As you move your platform from running on a single database and single server to running on a highly available scenario, be that a Mirror, AlwaysOn, or a cloud based platform like Windows or SQL Azure, you will find out that highly available does not equal highly reliable! The service will still go down during failover and this will not be covered by your “up time SLA”.
The solution is unfortunately the need to re-code the application tier to detect these “transient” errors and retry the offending code – hoping that the service is now running again on another node.
I will explore three common scenarios that need fault retry logic:
- SQL Mirror (SQL 2005+)
- SQL Always On (SQL 2012)
- Windows or SQL Azure
1) Dealing with Fault Retry Logic on a SQL Mirror
The sales blurb may claim that a SQL Mirror is zero down time with its “transparent” client redirection. The truth is that during a failover you will loose your current connection, and a rollback of any uncommitted transactions will occur.
If you are happy that your application crashes for a little while (e.g. web users see say and error page), and that in progress transactions are lost, then this is ok. Otherwise you will need the application code to support Fault Retry Logic.
The good news is that there is some sample code blocks available on codeplex that can be used as a starting point if you are developing on dot.net
If you are not developing on dot.net, then this code is still useful as you can read from the code the typical error codes that you need to look out for on failover. You can see the error numbers along with a nice KB article below.
// The relevant error codes which are documented in http://support.microsoft.com/kb/109787
// which seem to be worthwhile for retrying. If errors occur which are not in this list they
// are simply rethrown.
readonly static int RetryErrorNumbers = new int
1608, // A network error was encountered while sending results to the front end
10008, // Bad token from SQL Server: datastream processing out of sync
10010, // Read from SQL Server failed
10018, // Error closing network connection
10025, // Write to SQL Server failed
10053, // Software caused connection abort
10054, // Connection reset by peer
10058, // Can't send after socket shutdown
17824, // Unable to write to server-side connection
17825, // Unable to close server-side connection
17832, // Unable to read login packet(s)
The sample code block uses a delegate to ensure facilitate the following algorithm:
a) Try method
b) If it throws and exception, check to see if the exception number is one of the known errors associated with mirror failover (see above)
c) If it is a known error message then go to sleep and retry
d) each retry attempt takes exponentially longer until the max retries are reached
1: /// <summary>
2: /// This method invokes the supplied delegate with retry logic wrapped around it. No values are returned. If the delegate raises
3: /// recoverable SQL server or client errors, then the supplied delegate is reinvoked after a certain amount of delay
4: /// (which grows exponentially for each retry) until the retry limit is exceeded, at which point the exception
5: /// is rethrown. Other exceptions are not caught and will be visible to callers.
6: /// </summary>
7: /// <param name="body">The delegate to invoke within the retry code.</param>
8: internal void WithMirrorRetry (RetryBody body)
10: int retryCount = 0;
12: while (true)
19: catch (SqlException se)
21: if (!RetryErrorNumbers.Contains<int>(se.Number))

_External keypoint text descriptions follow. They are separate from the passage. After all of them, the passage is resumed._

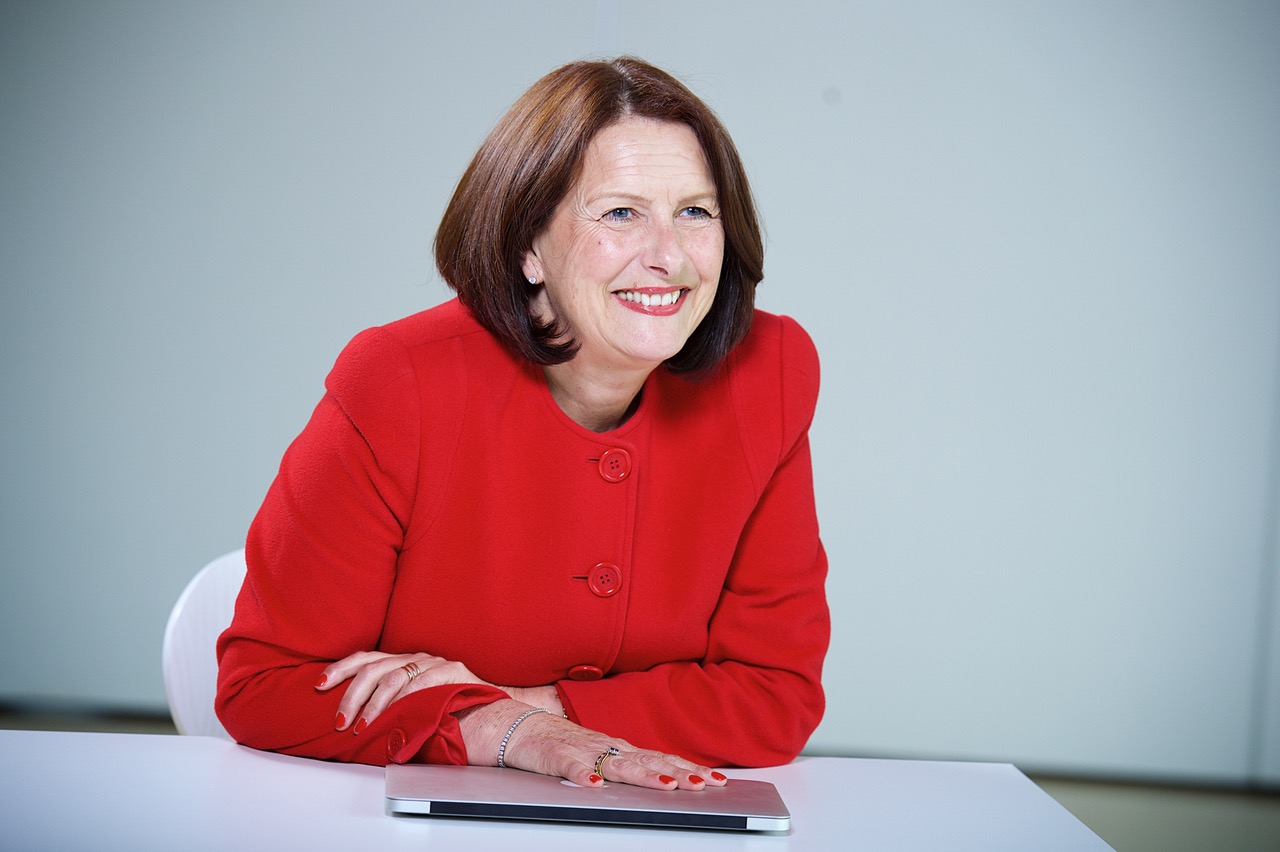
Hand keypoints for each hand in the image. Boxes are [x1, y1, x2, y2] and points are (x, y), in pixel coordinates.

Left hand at [316, 650, 496, 733]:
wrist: (492, 707)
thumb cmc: (449, 708)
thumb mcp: (414, 702)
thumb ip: (391, 704)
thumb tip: (353, 720)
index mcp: (403, 662)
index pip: (365, 658)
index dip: (340, 669)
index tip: (319, 685)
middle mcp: (415, 658)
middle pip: (373, 668)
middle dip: (350, 695)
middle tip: (339, 721)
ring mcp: (433, 663)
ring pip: (393, 677)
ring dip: (373, 704)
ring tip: (362, 725)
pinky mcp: (450, 671)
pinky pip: (419, 684)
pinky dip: (402, 702)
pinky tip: (392, 716)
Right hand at [459, 699, 728, 791]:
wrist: (517, 727)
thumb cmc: (562, 744)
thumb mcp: (601, 755)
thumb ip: (630, 765)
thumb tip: (669, 776)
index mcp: (618, 747)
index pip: (659, 758)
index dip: (687, 768)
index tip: (714, 780)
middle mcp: (605, 746)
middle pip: (646, 761)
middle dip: (676, 773)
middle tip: (702, 784)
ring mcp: (581, 749)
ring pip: (616, 763)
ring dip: (642, 774)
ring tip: (666, 785)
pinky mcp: (553, 754)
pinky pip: (569, 765)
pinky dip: (582, 773)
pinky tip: (594, 784)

24: if (retryCount >= _maxRetries) throw;
26: //Sleep exponentially more each time through the retry loop
27: Thread.Sleep((int)Math.Pow(_delayBase, retryCount));
28: retryCount += 1;
2) Dealing with Fault Retry Logic for SQL 2012 Always On
In theory SQL 2012 is similar needs a similar approach to that of the Mirror Fault Retry Provider (above). However there is now an expanded list of potential error numbers with new messages specific to Always On. A quick search on sys.messages shows some 306 new messages that mention replicas or availability groups
I haven’t managed to find a definitive list of which ones are relevant for detecting failover, but so far in my testing I am only hitting error codes 976 and 983 on top of the standard mirror ones listed in http://support.microsoft.com/kb/109787
Hopefully there will be an official KB article or code block from the patterns and practices group to help narrow down the list of error codes to use.

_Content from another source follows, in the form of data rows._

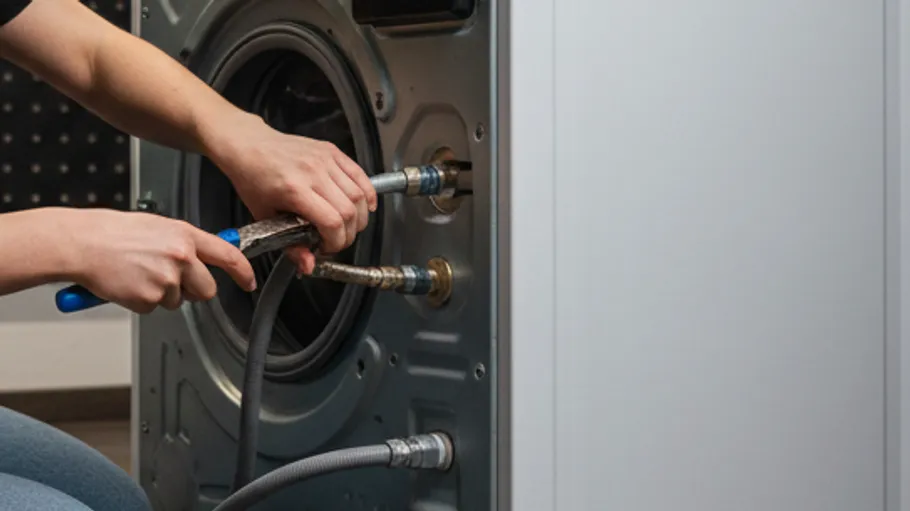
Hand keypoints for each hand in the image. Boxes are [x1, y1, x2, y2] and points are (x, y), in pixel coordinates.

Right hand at [63, 209, 255, 313]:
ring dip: (162, 293)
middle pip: (207, 290)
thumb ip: (184, 243)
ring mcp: (166, 279)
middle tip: (169, 279)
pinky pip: (153, 307)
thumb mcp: (158, 227)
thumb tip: (202, 258)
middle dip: (193, 290)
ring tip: (139, 273)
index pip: (228, 255)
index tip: (248, 282)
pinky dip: (141, 300)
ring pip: (178, 300)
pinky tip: (128, 283)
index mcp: (185, 236)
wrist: (82, 243)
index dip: (243, 272)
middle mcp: (181, 257)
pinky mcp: (149, 298)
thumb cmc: (114, 233)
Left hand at [205, 113, 376, 273]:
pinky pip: (360, 175)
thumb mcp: (264, 217)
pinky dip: (367, 194)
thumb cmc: (253, 177)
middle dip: (348, 234)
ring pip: (359, 195)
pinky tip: (364, 206)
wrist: (248, 145)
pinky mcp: (332, 152)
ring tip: (347, 226)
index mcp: (294, 189)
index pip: (332, 222)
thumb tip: (308, 265)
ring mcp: (325, 160)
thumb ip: (289, 246)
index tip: (326, 247)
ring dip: (359, 217)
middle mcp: (312, 172)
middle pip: (350, 211)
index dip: (336, 242)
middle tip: (337, 240)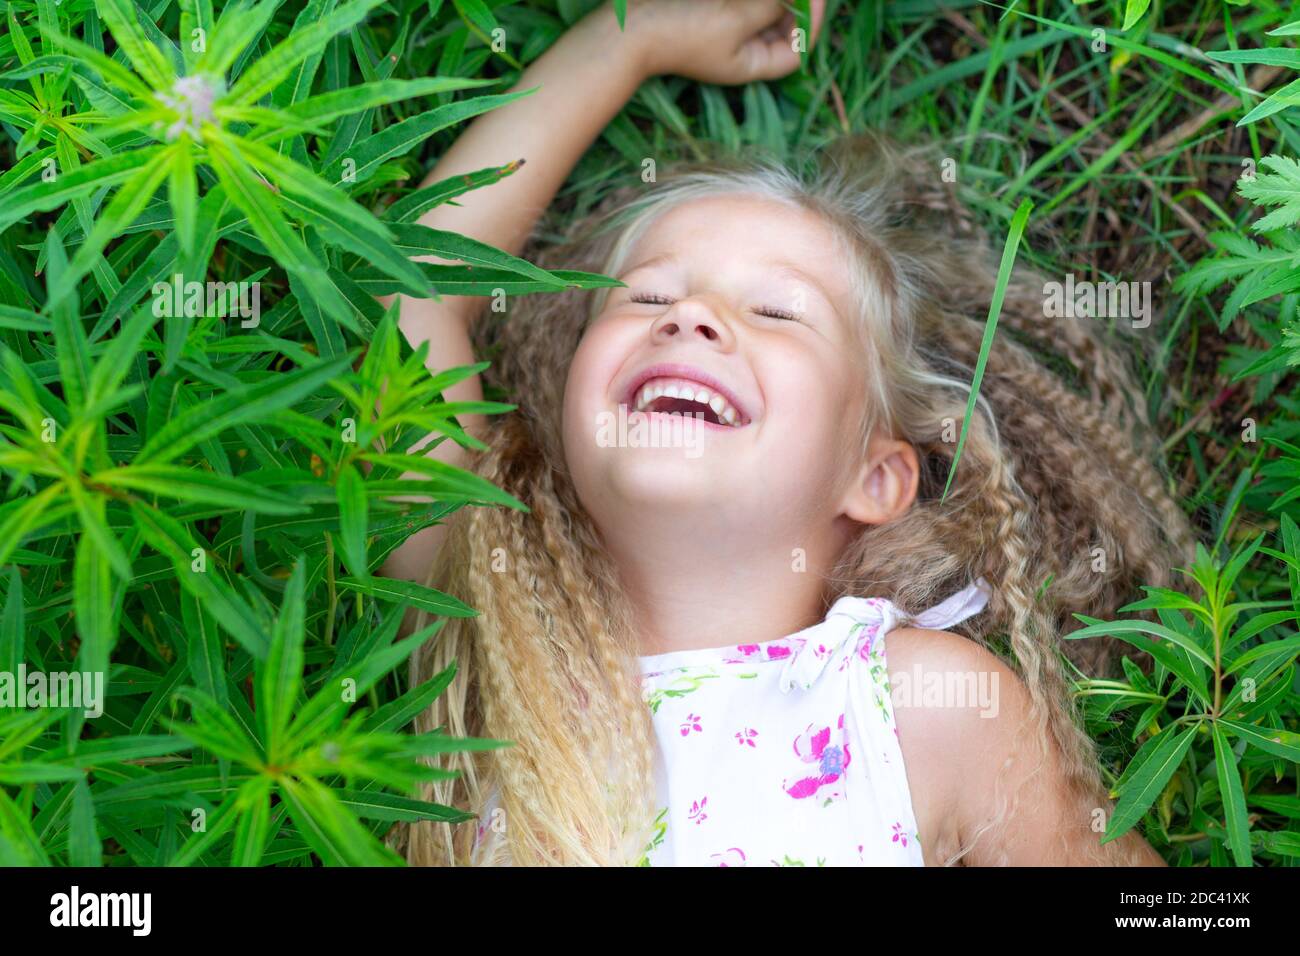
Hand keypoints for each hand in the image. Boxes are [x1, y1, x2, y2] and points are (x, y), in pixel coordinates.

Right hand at [615, 0, 827, 83]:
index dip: (812, 22)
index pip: (799, 50)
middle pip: (785, 28)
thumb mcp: (736, 18)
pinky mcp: (714, 14)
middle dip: (794, 4)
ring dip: (774, 1)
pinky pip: (743, 7)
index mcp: (752, 63)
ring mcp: (727, 31)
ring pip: (764, 13)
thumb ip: (772, 5)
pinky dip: (753, 2)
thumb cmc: (682, 30)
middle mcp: (743, 50)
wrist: (631, 26)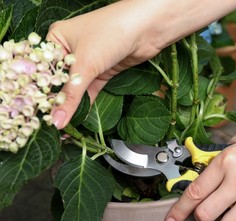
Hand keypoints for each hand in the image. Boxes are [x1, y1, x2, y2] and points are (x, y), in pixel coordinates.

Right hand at [46, 1, 163, 128]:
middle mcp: (70, 50)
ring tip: (61, 124)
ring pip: (76, 87)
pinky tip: (78, 117)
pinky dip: (86, 103)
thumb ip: (71, 95)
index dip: (40, 90)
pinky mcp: (103, 71)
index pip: (43, 69)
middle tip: (48, 121)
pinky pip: (90, 90)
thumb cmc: (110, 33)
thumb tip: (57, 120)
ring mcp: (88, 61)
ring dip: (72, 104)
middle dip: (56, 100)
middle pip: (59, 80)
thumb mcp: (85, 64)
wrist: (146, 29)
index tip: (37, 112)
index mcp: (57, 39)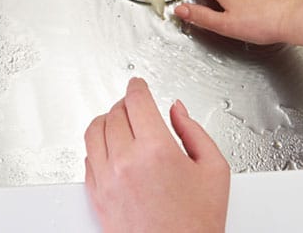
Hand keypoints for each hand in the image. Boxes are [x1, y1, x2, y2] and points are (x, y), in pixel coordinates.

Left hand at [84, 78, 229, 232]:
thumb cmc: (196, 224)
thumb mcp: (214, 170)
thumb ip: (195, 131)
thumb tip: (177, 110)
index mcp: (156, 150)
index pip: (137, 101)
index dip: (137, 86)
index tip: (138, 84)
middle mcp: (126, 161)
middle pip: (115, 113)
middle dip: (126, 104)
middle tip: (135, 105)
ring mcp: (107, 178)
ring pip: (94, 131)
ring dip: (106, 120)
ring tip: (119, 121)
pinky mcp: (96, 195)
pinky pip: (88, 157)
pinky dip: (97, 145)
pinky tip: (109, 147)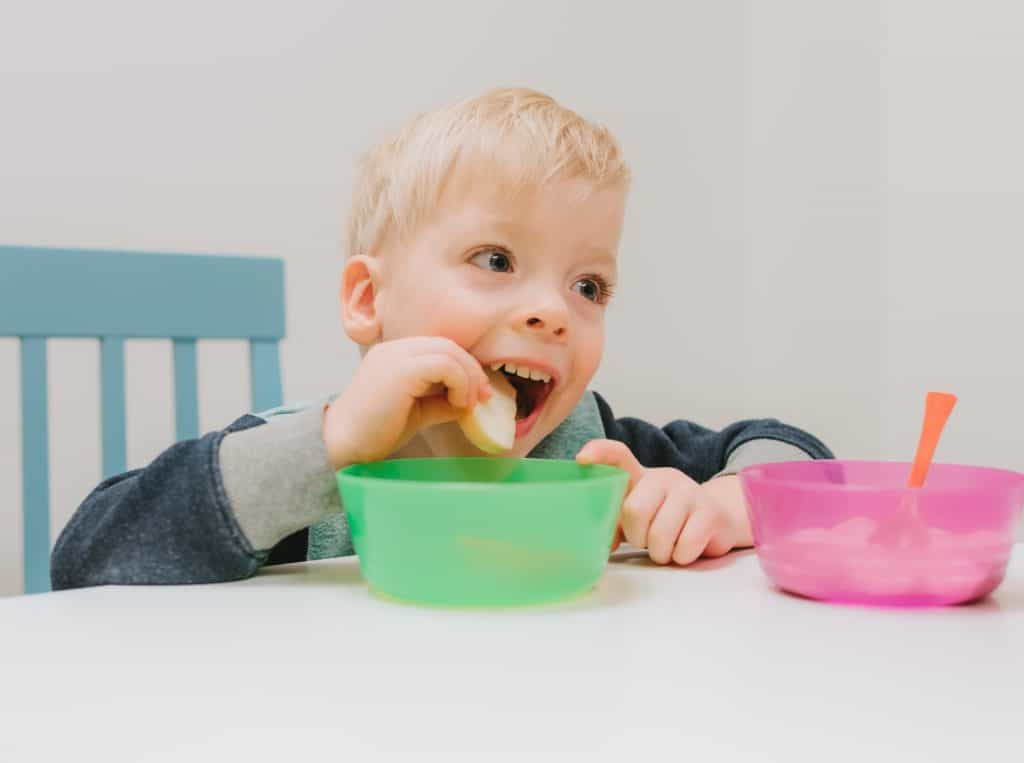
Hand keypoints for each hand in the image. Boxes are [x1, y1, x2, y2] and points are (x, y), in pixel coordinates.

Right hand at [322, 337, 491, 467]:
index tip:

3) Dealing with Transient Errors in Windows Azure
Just to make matters more complex, environments like Windows Azure also have “transient” errors relating to either failover, changed connections or just the nature of the cloud.
You can read about the Transient Fault Handling Block and download it from this link
A Word of Warning on Application Transactions
If your application is using Microsoft DTC for transactions, or explicitly starting database transactions outside of a stored procedure, then the failover will cause the entire transaction to roll back. Your retry logic needs to do a lot more work than just retry the last statement after re-opening the connection. It will need to retry all statements, including the start of the transactions.
The sample code on transient errors, or fault retry will not help you here. You will need to ensure that retry happens for the whole batch of statements within the application. This seems to be a very common practice with Java development, so make sure the project includes a review of this risk.